Take your UKCAT before school starts
You can take your UKCAT anytime between 2nd July and 2nd October. It is best to do your test in the summer holidays to prevent the difficulty of balancing UKCAT preparation with A2 work and UCAS applications. It is also cheaper to take the test in July or August due to reduced demand – most people leave it until the last minute!
Familiarise yourself with the format
The UKCAT consortium provides a Tour Tutorial which shows you how to effectively navigate a computer-based test and a Question Tutorial which provides detailed information about each of the sections, including what they aim to test in candidates and strategies to perform well on the day.
It is also good to know keyboard shortcuts in the UKCAT exam due to the time constraints for example Ctrl + C for calculator and Ctrl + F to flag a question.
Get enough material for your preparation
A good place to start is the UKCAT preparation page on ukcat.ac.uk which contains free official practice material as well as a preparation plan which organises a schedule for preparing for the test. The official practice material includes a question bank, 3 practice tests and a mobile app.
Most people also purchase a UKCAT practice question book. There are lots to choose from so it is best to ask older years for recommendations and look at reviews. Personally, I used Kaplan and found it very good, the ‘Get Into Medical School’ series by Picard and Tighlit is also popular amongst students. It should be noted that some of the questions in the books can be harder than the examination questions.
Practice under timed conditions
The UKCAT examination’s time constraints are likely to be very different to what you have experienced before and are one of the factors that make the test challenging for students. Each section is designated a specific amount of time which can not be carried over to other sections. The number of questions and minutes given for each of the sections is written below. They range from 15 seconds per question to nearly 1 minute per question. Hence, it is very important when you are preparing (especially in practice tests) to stick to these time constraints and remember there are no penalties for wrong answers so make educated guesses!

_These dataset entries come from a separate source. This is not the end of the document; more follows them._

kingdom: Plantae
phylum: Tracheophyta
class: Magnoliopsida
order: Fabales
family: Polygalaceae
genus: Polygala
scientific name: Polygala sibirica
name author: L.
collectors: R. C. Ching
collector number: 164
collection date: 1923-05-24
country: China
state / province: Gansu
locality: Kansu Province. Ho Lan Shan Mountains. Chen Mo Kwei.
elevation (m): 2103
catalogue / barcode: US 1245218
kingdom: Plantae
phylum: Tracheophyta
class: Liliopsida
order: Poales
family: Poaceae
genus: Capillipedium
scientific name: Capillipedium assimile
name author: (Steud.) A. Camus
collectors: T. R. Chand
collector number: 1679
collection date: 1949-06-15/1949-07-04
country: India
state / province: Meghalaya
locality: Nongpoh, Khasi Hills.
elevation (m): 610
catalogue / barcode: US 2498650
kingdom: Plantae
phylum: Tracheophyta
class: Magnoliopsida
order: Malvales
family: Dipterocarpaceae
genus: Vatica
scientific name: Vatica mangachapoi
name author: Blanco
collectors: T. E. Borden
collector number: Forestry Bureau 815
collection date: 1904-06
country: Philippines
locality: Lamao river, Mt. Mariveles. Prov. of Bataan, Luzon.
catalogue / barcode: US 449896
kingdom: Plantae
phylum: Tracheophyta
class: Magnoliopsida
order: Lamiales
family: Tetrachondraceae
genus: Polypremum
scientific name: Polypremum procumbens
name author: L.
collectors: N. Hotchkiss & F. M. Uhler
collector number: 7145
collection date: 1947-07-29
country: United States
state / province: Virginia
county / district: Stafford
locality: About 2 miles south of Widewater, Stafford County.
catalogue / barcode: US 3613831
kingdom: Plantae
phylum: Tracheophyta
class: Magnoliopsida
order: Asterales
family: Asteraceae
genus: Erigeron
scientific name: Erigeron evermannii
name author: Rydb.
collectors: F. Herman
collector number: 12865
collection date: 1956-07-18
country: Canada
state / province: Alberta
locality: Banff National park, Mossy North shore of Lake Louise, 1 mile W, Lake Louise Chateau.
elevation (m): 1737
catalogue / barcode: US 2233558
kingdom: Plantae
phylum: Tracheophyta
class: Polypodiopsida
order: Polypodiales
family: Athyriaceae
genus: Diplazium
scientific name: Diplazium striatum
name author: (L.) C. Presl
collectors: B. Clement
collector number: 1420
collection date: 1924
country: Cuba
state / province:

- Verbal reasoning – 21 minutes to answer 44 questions
- Decision making – 31 minutes to answer 29 questions
- Quantitative reasoning – 24 minutes to answer 36 questions (40 seconds)
- Abstract reasoning – 13 minutes to answer 55 questions
- Situational judgement – 26 minutes to answer 69 questions (20 scenarios)
For verbal reasoning, always read the question before reading the text, so you can look for keywords. Some find it useful to regularly read broadsheet newspapers in the months before the exam to familiarise themselves with more complex grammar.
It may be obvious, but for quantitative reasoning use the whiteboard and don’t be shy to ask for one if you are not provided with one, as the staff at your test centre may not have facilitated a UKCAT examination before.
Most people find abstract reasoning the hardest, so it is important to develop a strategy that is suitable for you (practising will help). These can be as simple as taking a step back and looking for patterns from a distance or more sophisticated methods like memorising the possible patterns they could throw at you (these can be found in practice books).
The day of the exam
Common things to do before an exam also apply to the UKCAT! Get a good night’s sleep, eat a good breakfast, stay hydrated and don’t stress out!